Excerpts from a dataset:
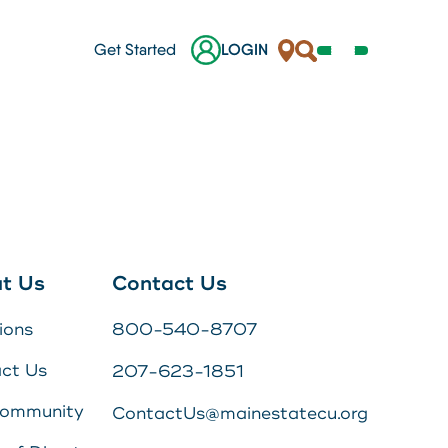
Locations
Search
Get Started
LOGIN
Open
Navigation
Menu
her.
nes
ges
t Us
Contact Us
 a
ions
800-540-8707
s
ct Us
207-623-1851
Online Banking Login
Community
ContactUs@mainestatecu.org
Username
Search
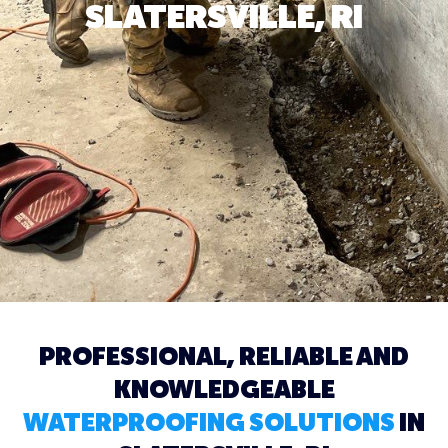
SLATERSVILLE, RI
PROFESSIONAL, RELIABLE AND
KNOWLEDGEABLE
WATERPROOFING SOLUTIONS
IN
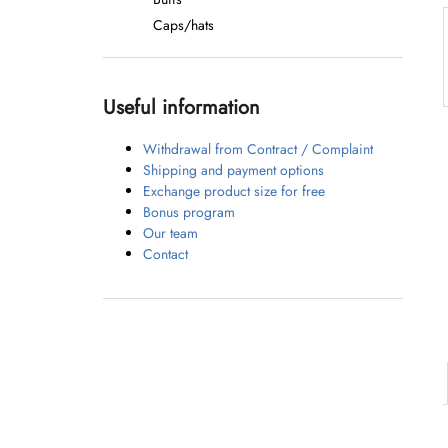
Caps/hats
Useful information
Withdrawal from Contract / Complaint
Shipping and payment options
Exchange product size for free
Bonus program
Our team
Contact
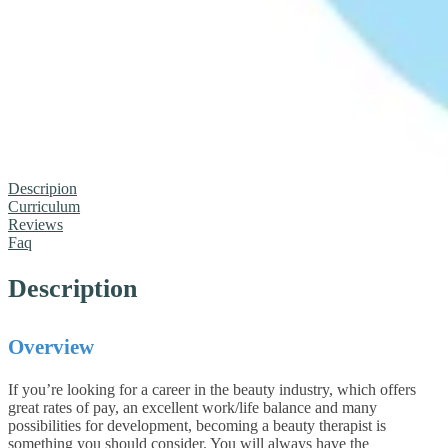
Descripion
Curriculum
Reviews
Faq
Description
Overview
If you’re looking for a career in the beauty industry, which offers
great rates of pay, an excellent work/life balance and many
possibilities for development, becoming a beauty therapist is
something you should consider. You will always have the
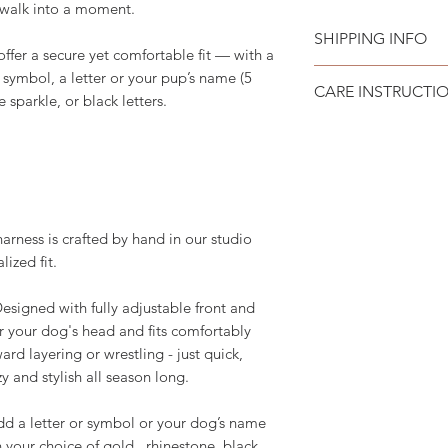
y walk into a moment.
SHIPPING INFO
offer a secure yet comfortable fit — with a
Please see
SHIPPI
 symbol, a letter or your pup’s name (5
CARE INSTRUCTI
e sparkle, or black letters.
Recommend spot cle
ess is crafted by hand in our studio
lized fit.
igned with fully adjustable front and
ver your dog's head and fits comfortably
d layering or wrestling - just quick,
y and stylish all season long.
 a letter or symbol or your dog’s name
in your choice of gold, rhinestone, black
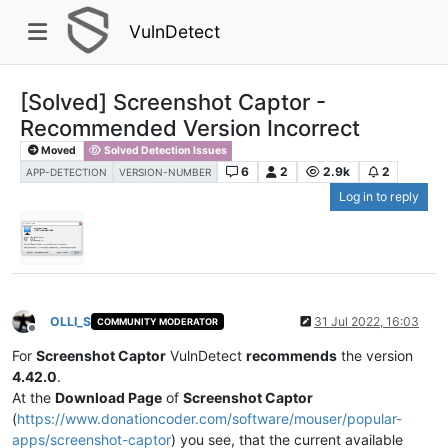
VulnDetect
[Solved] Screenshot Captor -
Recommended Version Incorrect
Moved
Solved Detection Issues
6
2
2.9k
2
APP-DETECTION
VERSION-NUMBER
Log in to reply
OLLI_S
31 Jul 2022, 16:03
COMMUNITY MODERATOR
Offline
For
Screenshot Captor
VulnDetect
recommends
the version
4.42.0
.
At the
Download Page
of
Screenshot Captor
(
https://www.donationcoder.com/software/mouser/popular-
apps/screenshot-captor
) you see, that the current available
==
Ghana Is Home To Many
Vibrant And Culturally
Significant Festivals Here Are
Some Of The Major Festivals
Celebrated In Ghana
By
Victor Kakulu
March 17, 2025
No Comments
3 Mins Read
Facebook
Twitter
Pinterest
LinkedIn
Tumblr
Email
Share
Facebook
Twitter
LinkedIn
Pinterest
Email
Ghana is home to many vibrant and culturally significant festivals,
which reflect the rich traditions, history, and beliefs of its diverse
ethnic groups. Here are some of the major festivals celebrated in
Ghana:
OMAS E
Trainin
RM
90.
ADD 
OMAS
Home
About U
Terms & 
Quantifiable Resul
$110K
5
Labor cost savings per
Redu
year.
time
==
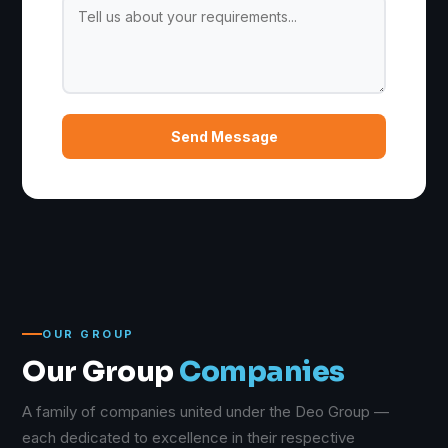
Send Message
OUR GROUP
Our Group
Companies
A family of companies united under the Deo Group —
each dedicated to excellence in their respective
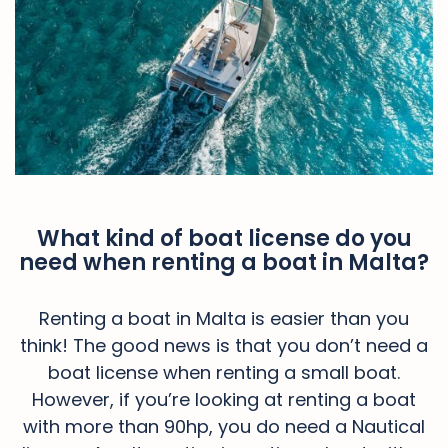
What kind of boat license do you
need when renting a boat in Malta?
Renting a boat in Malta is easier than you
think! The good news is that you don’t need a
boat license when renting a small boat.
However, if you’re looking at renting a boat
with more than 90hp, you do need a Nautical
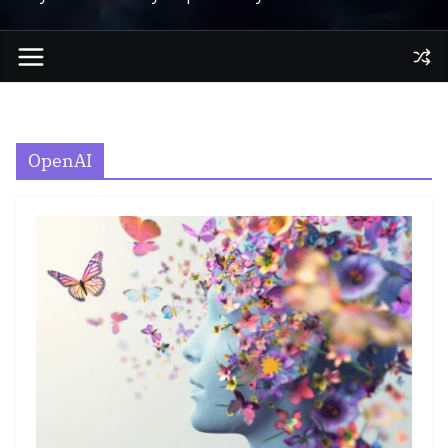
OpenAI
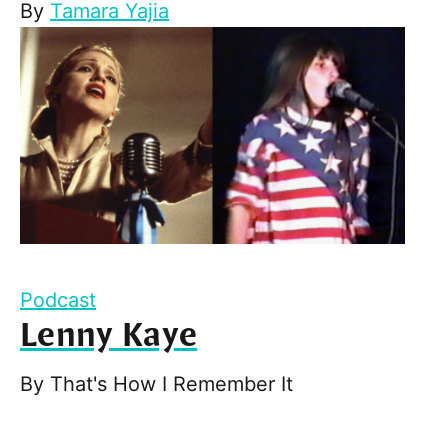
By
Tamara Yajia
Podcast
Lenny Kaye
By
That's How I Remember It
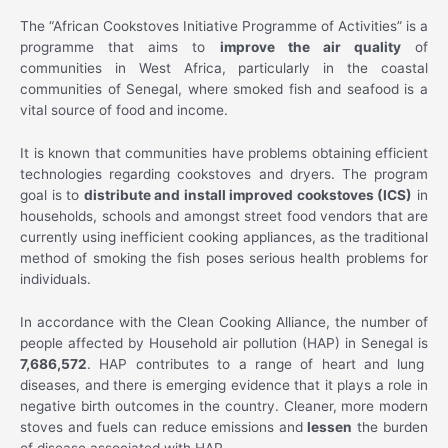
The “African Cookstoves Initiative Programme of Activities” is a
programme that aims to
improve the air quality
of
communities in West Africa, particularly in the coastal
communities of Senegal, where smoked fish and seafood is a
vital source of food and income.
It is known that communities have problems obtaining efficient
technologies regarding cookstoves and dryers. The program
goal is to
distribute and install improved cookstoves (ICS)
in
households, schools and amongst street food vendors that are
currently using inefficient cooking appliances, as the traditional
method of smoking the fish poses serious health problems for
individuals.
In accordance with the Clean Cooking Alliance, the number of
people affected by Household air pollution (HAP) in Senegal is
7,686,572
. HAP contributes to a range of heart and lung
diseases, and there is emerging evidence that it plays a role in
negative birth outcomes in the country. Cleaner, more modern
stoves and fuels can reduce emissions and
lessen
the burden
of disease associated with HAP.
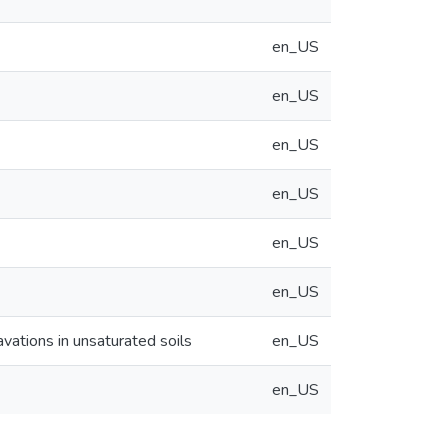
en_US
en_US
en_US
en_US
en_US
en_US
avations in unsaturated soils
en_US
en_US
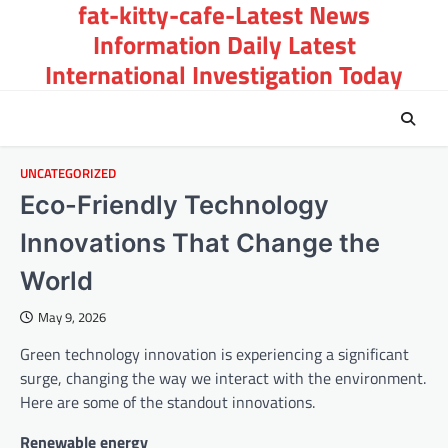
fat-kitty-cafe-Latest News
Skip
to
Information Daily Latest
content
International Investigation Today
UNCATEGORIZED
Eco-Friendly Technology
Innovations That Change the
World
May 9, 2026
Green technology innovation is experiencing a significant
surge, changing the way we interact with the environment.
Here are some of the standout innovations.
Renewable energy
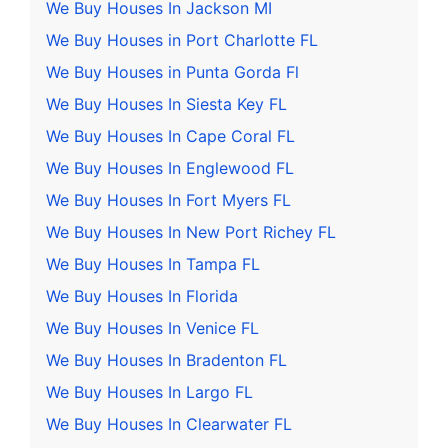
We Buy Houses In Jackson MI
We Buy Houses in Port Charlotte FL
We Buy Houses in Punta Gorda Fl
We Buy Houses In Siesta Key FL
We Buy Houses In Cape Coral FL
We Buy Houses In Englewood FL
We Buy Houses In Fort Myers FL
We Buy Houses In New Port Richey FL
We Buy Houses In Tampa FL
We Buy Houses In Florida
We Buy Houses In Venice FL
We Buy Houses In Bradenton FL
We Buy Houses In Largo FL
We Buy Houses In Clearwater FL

Request | Scan the records for the string "which" and report each line where it occurs.

Problem solution |
If you’re looking for a career in the beauty industry, which offers
which reflect the rich traditions, history, and beliefs of its diverse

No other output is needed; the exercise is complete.